Second, I would invoke Occam's Razor. You don't have to come up with a complicated theory. You can explain the whole problem by observing that the federal judiciary is drawn largely from the legal elites. (Just take a look at the states in which there's "merit" selection. The candidates are judged by people just like themselves, all in the legal establishment.) Congressmen come from all walks of life. God knows the President can be some dumb yokel from Texas, right? But the legal elite in the judiciary know better than all of them. They know better than you. And, most important, they know better than some dead white guys who wrote the Constitution more than 200 years ago.

So I'm not really rejecting the Hegel-to-Wilson-to-Breyer double play. I'm just not sure it's complete, and I'm not sure it's not just too complicated.

UPDATE (9/23): Ruth Bader Ginsburg proves my point, taking the opportunity to advise the President to appoint a woman, but noting that "any woman will not do."

There are "some women who might be appointed who would not advance human rights or women's rights," Ginsburg told those gathered at the New York City Bar Association.
And: "I have a list of highly qualified women, but the president has not consulted me," she added during a brief interview Wednesday night.
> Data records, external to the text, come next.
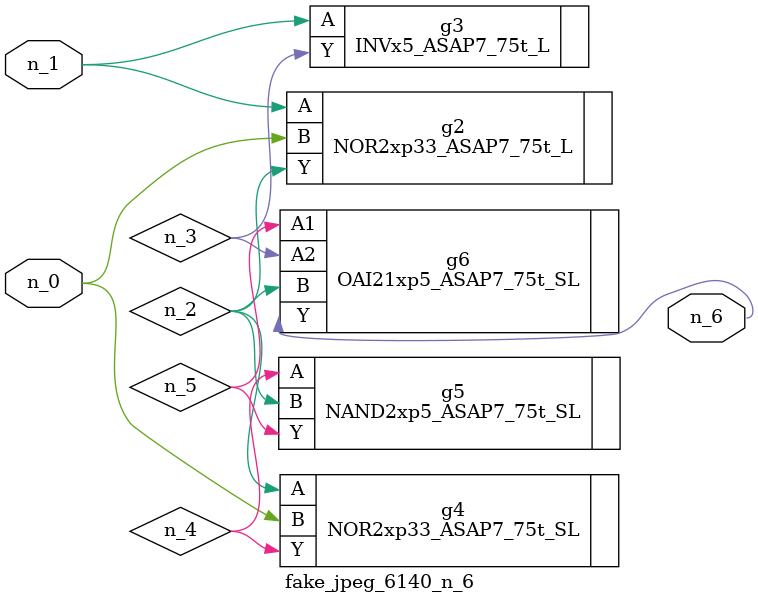
<source format=v>
module fake_jpeg_6140_n_6 (n_0, n_1, n_6);

input n_0;
input n_1;

output n_6;

wire n_2;
wire n_3;
wire n_4;
wire n_5;

NOR2xp33_ASAP7_75t_L g2 ( 
.A(n_1),
.B(n_0),
.Y(n_2)
);

INVx5_ASAP7_75t_L g3 ( 
.A(n_1),
.Y(n_3)
);

NOR2xp33_ASAP7_75t_SL g4 ( 
.A(n_2),
.B(n_0),
.Y(n_4)
);

NAND2xp5_ASAP7_75t_SL g5 ( 
.A(n_4),
.B(n_2),
.Y(n_5)
);

OAI21xp5_ASAP7_75t_SL g6 ( 
.A1(n_5),
.A2(n_3),
.B(n_2),
.Y(n_6)
);


endmodule
</source>
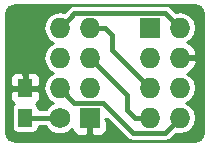
<source format=gtl>
G04 #@! TF.FileFunction,Copper,L1,Top,Signal*
%FSLAX46Y46*%
G04 Gerber Fmt 4.6, Leading zero omitted, Abs format (unit mm)*
G04 Created by KiCad (PCBNEW 4.0.2+dfsg1-stable) date Thu 01 Jun 2017 07:33:31 PM MDT*
%MOMM*%
G01*
G04 APERTURE LIST*
%ADD10C,0.100000*%
%ADD11R,1.250000X1.500000*%
%ADD12C,1.727200*%
%ADD13R,1.727200X1.727200*%
%ADD14O,1.727200X1.727200*%
%ADD15C,0.600000*%
%ADD16C,0.381000*%
%ADD17C,0.254000*%
G04 APERTURE END LIST*
D10*
D11*
X153289000Y-96500000D03*
X153289000Y-94000000D03*
D12*
X156210000Y-96520000D03*
D13*
X158750000Y-96520000D03*
D14*
X156210000Y-93980000D03*
X158750000Y-93980000D03*
X156210000Y-91440000D03*
X158750000Y-91440000D03*
X156210000Y-88900000D03*
X158750000Y-88900000D03*
D13*
X163830000Y-88900000D03*
D14*
X166370000Y-88900000D03*
X163830000Y-91440000D03*
X166370000Y-91440000D03*
X163830000Y-93980000D03*
X166370000Y-93980000D03*
X163830000Y-96520000D03*
X166370000Y-96520000D03*
D15*
X153289000Y-92710000D03*
D16*
X153289000Y-96500000D02*
X156190000Y-96500000D01*
X156190000Y-96500000D02*
X156210000Y-96520000D01*
X153289000Y-94000000D02*
X153289000Y-92710000D01*
X166370000Y-88900000D02*
X165115899Y-87645899D01*
X165115899Y-87645899D02*
X157464101Y-87645899D01*
X157464101Y-87645899D02*
X157073599Y-88036401D01*
X157073599Y-88036401D02*
X156210000Y-88900000D01*
X160655000Y-90805000D02*
X163830000Y-93980000D01*
X160655000Y-90805000D02*
X160655000Y-89535000D01*
X160655000Y-89535000D02*
X160020000Y-88900000D01*
X160020000Y-88900000D02*
X158750000Y-88900000D01*
X156210000Y-93980000D02*
X157464101Y-95234101D01*
X157464101Y-95234101D02*
X159894203Y-95234101D01*
X159894203Y-95234101D02*
X162434203Y-97774101D01*
X162434203Y-97774101D02*
X165115899Y-97774101D01*
X165115899Y-97774101D02*
X166370000Y-96520000D01*
X158750000Y-91440000D02*
X161925000Y-94615000D01*
X161925000Y-94615000D02*
X161925000Y-95885000D01*
X161925000Y-95885000D02*
X162560000Y-96520000D01*
X162560000Y-96520000D02*
X163830000Y-96520000D01*
D17*
G36*
X167898534Y-87005847D02*
X168117706Y-87152294D01*
X168264153Y-87371466D01*
X168327000Y-87687421D01*
X168327000Y-97732579D01*
X168264153Y-98048534D01*
X168117706Y-98267706D01*
X167898534Y-98414153D01*
X167582578Y-98477000D01*
X152457421Y-98477000D01*
X152141466Y-98414153D01*
X151922294Y-98267706D01*
X151775847Y-98048534D01*
X151713000Y-97732578D01*
X151713000Y-94285750D01*
X152029000Y-94285750D01*
X152029000Y-94876309D01*
X152125673Y-95109698D01*
X152304301Y-95288327D01*
X152388886Y-95323363D01*
X152302847Y-95378728D01*
X152186855Y-95548488D01*
X152146048Y-95750000D01*
X152146048Y-97250000D01*
X152181470Y-97438253D01*
X152292728Y-97611153D01*
X152462488Y-97727145D01*
X152664000Y-97767952D01*
X153914000Y-97767952D01*
X154102253Y-97732530D01*
X154275153Y-97621272D01*
X154391145Y-97451512D01*
X154431952Y-97250000D01*
X154431952Y-97198500D01*
X155006277Y-97198500D01*
X155046536Y-97295934D01*
X155432037Y-97682108D01*
X155935975Y-97891361D01*
X156481631Y-97891837D01*
X156985934Y-97683464D01*
X157251400Y-97418461D01*
X157251400Y-97509909D01*
X157348073Y-97743298D01*
X157526701Y-97921927D01*
X157760090Y-98018600D01*
X158464250Y-98018600D01*
X158623000Y-97859850D01*
X158623000Y-96647000D01*
X158603000Y-96647000D01*
X158603000Y-96393000D01*
X158623000Y-96393000D01*
X158623000Y-96373000D01*
X158877000Y-96373000D01*
X158877000Y-96393000D01*
X158897000Y-96393000D01*
X158897000Y-96647000D01*
X158877000Y-96647000D01*
X158877000Y-97859850D01*
X159035750Y-98018600D01*
X159739910Y-98018600D01*
X159973299Y-97921927D01*
X160151927Y-97743298D01*
X160248600Y-97509909D01*
X160248600Y-96805750D01*
X160089852Y-96647002D01*
X160248600Y-96647002D01*
X160248600Y-96576326D01*
X161940289Y-98268015D01*
X162166899Y-98419431D01*
X162434203Y-98472601D01*
X165115899Y-98472601D01*
X165383204Y-98419431D01*
X165609813Y-98268015D01*
X166027487Y-97850341D01*
X166370000Y-97918471D01*
X166894889Y-97814064D01*
X167339868Y-97516739D01*
X167637193Y-97071760D01*
X167741600Y-96546871D01*
X167741600Y-96493129D01*
X167637193Y-95968240D01*
X167339868Y-95523261D01*
X166930903Y-95250000D01*
X167339868Y-94976739D01*
X167637193Y-94531760D01*
X167741600Y-94006871D01*
X167741600Y-93953129D01*
X167637193Y-93428240D01*
X167339868Y-92983261D01*
X167024534Y-92772562D01*
X167144947Y-92722688D01*
X167576821Y-92328490D01*
X167824968Y-91799027D01*
X167704469Y-91567000D01*
X166497000Y-91567000D01*
X166497000Y-91587000D01*
X166243000Y-91587000D01*
X166243000Y-91567000D01*
X166223000Y-91567000D01*
X166223000Y-91313000D01*
X166243000Y-91313000D01*
X166243000Y-91293000D01*
X166497000Y-91293000D01*
X166497000Y-91313000D01*
X167704469Y-91313000D01*
X167824968Y-91080973D01*
X167576821Y-90551510D01*
X167144947Y-90157312D01*
X167024534Y-90107438D01*
X167339868Y-89896739D01*
X167637193Y-89451760D01*
X167741600Y-88926871D01*
X167741600Y-88873129D01*
X167637193Y-88348240D01*
X167339868Y-87903261D01*
X166894889Y-87605936D01*
X166370000Y-87501529D01*
X166027487Y-87569659D01*
X165609813Y-87151985D01*
X165383204Y-87000569D01*
X165115899Y-86947399D01*
X157464101Y-86947399D01*
X157196796Y-87000569D01*
X156970187Y-87151985D01*
X156552513Y-87569659D01*
X156210000Y-87501529D01*
X155685111Y-87605936D01*
X155240132Y-87903261D01*
X154942807Y-88348240D01*
X154838400Y-88873129D01*
X154838400Y-88926871D01*
X154942807Y-89451760D01*
X155240132Y-89896739D01*
X155649097Y-90170000D01*
X155240132Y-90443261D01*
X154942807Y-90888240D01*
X154838400Y-91413129D01*
X154838400Y-91466871D01*
X154942807Y-91991760D01*
X155240132Y-92436739D01*
X155649097Y-92710000D01*
X155240132Y-92983261D01*
X154942807Y-93428240D01*
X154838400Y-93953129D01*
X154838400Y-94006871D01*
X154942807Y-94531760D01*
X155240132Y-94976739D01*
X155665453Y-95260929D01*
X155434066Y-95356536D01*
X155047892Y-95742037D01*
X155023201Y-95801500D01*
X154431952Y-95801500D01*
X154431952Y-95750000D01*
X154396530Y-95561747D01*
X154285272Y-95388847D01*
X154189313Y-95323281D01*
X154273699Y-95288327D01*
X154452327Y-95109698D01*
X154549000Y-94876309D01*
X154549000Y-94285750D01*
X154390250Y-94127000D01*
X153416000Y-94127000D01*
X153416000Y-94147000D01*
X153162000Y-94147000D01*
X153162000Y-94127000D01*
X152187750Y-94127000D01*
X152029000Y-94285750D01*
X151713000Y-94285750D01*
X151713000Y-93123691D01*
X152029000Y-93123691D01*
X152029000Y-93714250D01*
X152187750Y-93873000D01*
X153162000Y-93873000D01*
X153162000Y-92773750D01*
X153416000Y-92773750D01*
X153416000Y-93873000D01*
X154390250Y-93873000D01*
X154549000Y-93714250D01*
X154549000Y-93123691D01*
X154452327Y-92890302D01*
X154273699Y-92711673D01*
X154040310Y-92615000D01*
X153574750Y-92615000D01*
X153416000Y-92773750D01*
X153162000Y-92773750D01*
X153003250Y-92615000D01*
X152537690Y-92615000D01*
X152304301Y-92711673D01*
X152125673Y-92890302D01*
X152029000Y-93123691D01*
X151713000Y-93123691D01*
X151713000Y-87687422D01*
X151775847Y-87371466D01*
X151922294Y-87152294D01*
X152141466Y-87005847D01*
X152457421Y-86943000D01*
X167582578Y-86943000D01*
X167898534Y-87005847D01*
X167898534Y-87005847D01*
G37*
X167898534Y-87005847D02*
X168117706Y-87152294D01*
X168264153Y-87371466D01*
X168327000Y-87687421D01*
X168327000Y-97732579D01*
X168264153Y-98048534D01*
X168117706Y-98267706D01*
X167898534Y-98414153D01*
X167582578Y-98477000D01*
X152457421Y-98477000D01*
X152141466Y-98414153D01*
X151922294Y-98267706D01*
X151775847Y-98048534D01*
X151713000Y-97732578D01*
X151713000Y-94285750D01*
X152029000Y-94285750D01*
X152029000Y-94876309D01*
X152125673Y-95109698D01*
X152304301Y-95288327D01*
X152388886Y-95323363D01*
X152302847Y-95378728D01*
X152186855Y-95548488D01*
X152146048Y-95750000D01*
X152146048Y-97250000D01*
X152181470Y-97438253D01*
X152292728Y-97611153D01*
X152462488Y-97727145D01*
X152664000Y-97767952D01*
X153914000Y-97767952D01*
X154102253Y-97732530D01*
X154275153Y-97621272D01*
X154391145Y-97451512D01*
X154431952Y-97250000D01*
X154431952Y-97198500D01*
X155006277Y-97198500D01*
X155046536Y-97295934D01*
X155432037Y-97682108D01*
X155935975Y-97891361D01*
X156481631Y-97891837D01*
X156985934Y-97683464D01*
X157251400Y-97418461D01*
X157251400Y-97509909D01*
X157348073Y-97743298D01*
X157526701Y-97921927D01*
X157760090Y-98018600D01*
X158464250Y-98018600D01*
X158623000Y-97859850D01*
X158623000Y-96647000D01*
X158603000Y-96647000D01*
X158603000Y-96393000D01*
X158623000Y-96393000D01*
X158623000Y-96373000D01*
X158877000Y-96373000D01*
X158877000Y-96393000D01*
X158897000Y-96393000D01*
X158897000Y-96647000D01*
X158877000Y-96647000D01*
X158877000Y-97859850D01*
X159035750Y-98018600D01*
X159739910Y-98018600D01*
X159973299Y-97921927D01*
X160151927Y-97743298D01*
X160248600Y-97509909D01*
X160248600Y-96805750D01*
X160089852Y-96647002D01*
X160248600Y-96647002D01*
X160248600Y-96576326D01*
X161940289Y-98268015D01*
X162166899Y-98419431D01*
X162434203Y-98472601D01*
X165115899Y-98472601D01*
X165383204Y-98419431D01*
X165609813Y-98268015D01*
X166027487Y-97850341D01*
X166370000Y-97918471D01*
X166894889Y-97814064D01*
X167339868Y-97516739D01*
X167637193Y-97071760D01*
X167741600Y-96546871D01*
X167741600Y-96493129D01*
X167637193Y-95968240D01*
X167339868Y-95523261D01*
X166930903Y-95250000D01*
X167339868Y-94976739D01*
X167637193Y-94531760D01*
X167741600Y-94006871D01*
X167741600Y-93953129D01*
X167637193Y-93428240D01*
X167339868Y-92983261D01*
X167024534Y-92772562D01*
X167144947Y-92722688D01*
X167576821Y-92328490D01*
X167824968Y-91799027D01*
X167704469Y-91567000D01*
X166497000Y-91567000D01*
X166497000Y-91587000D01*
X166243000Y-91587000D01*
X166243000Y-91567000D01*
X166223000Y-91567000D01*
X166223000Y-91313000D01*
X166243000Y-91313000D01*
X166243000Y-91293000D01*
X166497000Y-91293000D01*
X166497000Y-91313000D01*
X167704469Y-91313000D01*
X167824968Y-91080973D01*
X167576821Y-90551510D01*
X167144947Y-90157312D01*
X167024534Y-90107438D01*
X167339868Y-89896739D01*
X167637193Y-89451760D01*
X167741600Y-88926871D01*
X167741600Y-88873129D01*
X167637193Y-88348240D01*
X167339868Y-87903261D01*
X166894889Y-87605936D01*
X166370000Y-87501529D01*
X166027487Y-87569659D01*
X165609813Y-87151985D01*
X165383204Y-87000569D01*
X165115899Y-86947399D01*
X157464101Y-86947399D01*
X157196796Y-87000569D01*
X156970187Y-87151985D01*
X156552513Y-87569659D01*
X156210000Y-87501529D01*
X155685111Y-87605936D01*
X155240132Y-87903261D01*
X154942807Y-88348240D01*
X154838400Y-88873129D01*
X154838400Y-88926871D01*
X154942807Y-89451760D01*
X155240132Y-89896739D01*
X155649097Y-90170000D01*
X155240132Y-90443261D01*
X154942807Y-90888240D01*
X154838400Y-91413129D01*
X154838400Y-91466871D01*
X154942807Y-91991760D01*
X155240132Y-92436739D01*
X155649097Y-92710000D01*
X155240132Y-92983261D01*
X154942807Y-93428240D01*
X154838400Y-93953129D01*
X154838400Y-94006871D01*
X154942807Y-94531760D01*
X155240132Y-94976739D01*
X155665453Y-95260929D01*
X155434066Y-95356536D01*
X155047892Y-95742037D01*
X155023201Y-95801500D01*
X154431952Y-95801500D01*
X154431952Y-95750000D01*
X154396530Y-95561747D01*
X154285272Y-95388847D01*
X154189313Y-95323281D01*
X154273699Y-95288327D01*
X154452327Y-95109698D01*
X154549000Y-94876309D01*
X154549000Y-94285750D01*
X154390250Y-94127000D01*
X153416000Y-94127000D01*
X153416000Y-94147000D01*
X153162000Y-94147000D01*
X153162000Y-94127000D01*
X152187750Y-94127000D01*
X152029000Y-94285750D01*
X151713000Y-94285750D01*
X151713000Y-93123691D01*
X152029000Y-93123691D01*
X152029000Y-93714250D01*
X152187750Y-93873000D01*
X153162000Y-93873000D01*
X153162000Y-92773750D01*
X153416000Y-92773750D01*
X153416000Y-93873000D01*
X154390250Y-93873000D01*
X154549000Y-93714250D01*
X154549000Y-93123691D01*
X154452327Y-92890302D01*
X154273699Y-92711673D01*
X154040310Y-92615000D01*
X153574750Y-92615000D01*
X153416000Y-92773750D01*
X153162000Y-92773750D01*
X153003250Y-92615000D01*
X152537690Y-92615000D01*
X152304301Y-92711673D01*
X152125673Y-92890302D01*
X152029000Y-93123691D01*
X151713000Y-93123691D01*
X151713000Y-87687422D01*
X151775847Y-87371466D01*
X151922294Y-87152294D01*
X152141466Y-87005847D01*
X152457421Y-86943000D01*
X167582578Y-86943000D01*
X167898534Y-87005847D01*
M02*

</source>
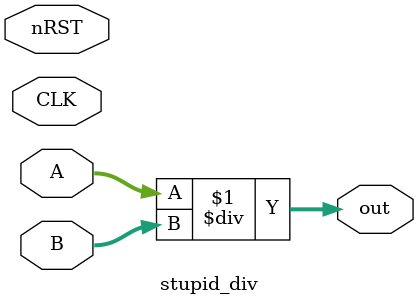
<source format=sv>
module stupid_div (
    input logic CLK,
    input logic nRST,

    input logic signed [31:0] A,
    input logic signed [31:0] B,

    output logic signed [31:0] out
);

    assign out = A / B;

endmodule
</source>
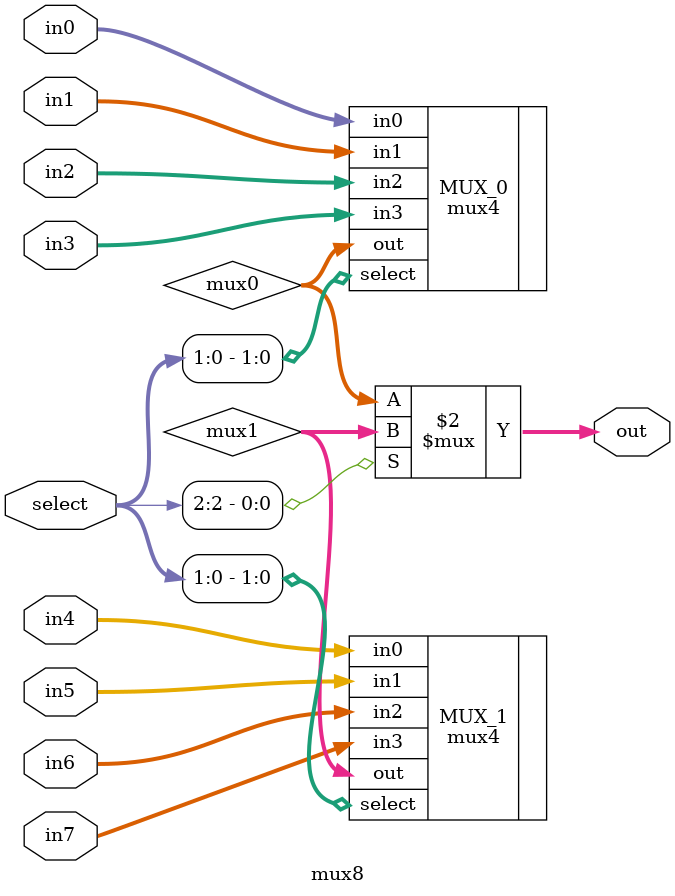
<source format=sv>
`timescale 1ns/1ps
`default_nettype none
module mux8(in0,in1,in2,in3,in4,in5,in6,in7,select,out);

//parameter definitions
parameter N = 32;
//port definitions
input  wire [(N-1):0] in0;
input  wire [(N-1):0] in1;
input  wire [(N-1):0] in2;
input  wire [(N-1):0] in3;
input  wire [(N-1):0] in4;
input  wire [(N-1):0] in5;
input  wire [(N-1):0] in6;
input  wire [(N-1):0] in7;
input  wire [2:0] select;
output logic [(N-1):0] out;

wire [(N-1):0] mux0, mux1;
//make 4:1 out of 2 4:1 muxes and a 2:1 mux
mux4 #(.N(N)) MUX_0 (.in0(in0), .in1(in1), .in2(in2), .in3(in3), .select(select[1:0]), .out(mux0));
mux4 #(.N(N)) MUX_1 (.in0(in4), .in1(in5), .in2(in6), .in3(in7), .select(select[1:0]), .out(mux1));
always_comb out = select[2] ? mux1 : mux0;

endmodule

</source>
As Ed Whelan explains at Bench Memos:
Beyond the inappropriateness of Ginsburg’s comments is — not to put too fine a point on it — their arrogant stupidity. Ginsburg obviously thinks that a justice has a roving authority to “advance human rights or women’s rights,” irrespective what the Constitution and other federal laws actually mean. It is equally obvious that she sees her own ideological agenda — which apparently includes same-sex marriage, taxpayer-funded abortion on demand, prostitution, bigamy, and co-ed prisons — as the proper way to advance those rights.
Hegel? I don't think so. She just knows better than you, way better.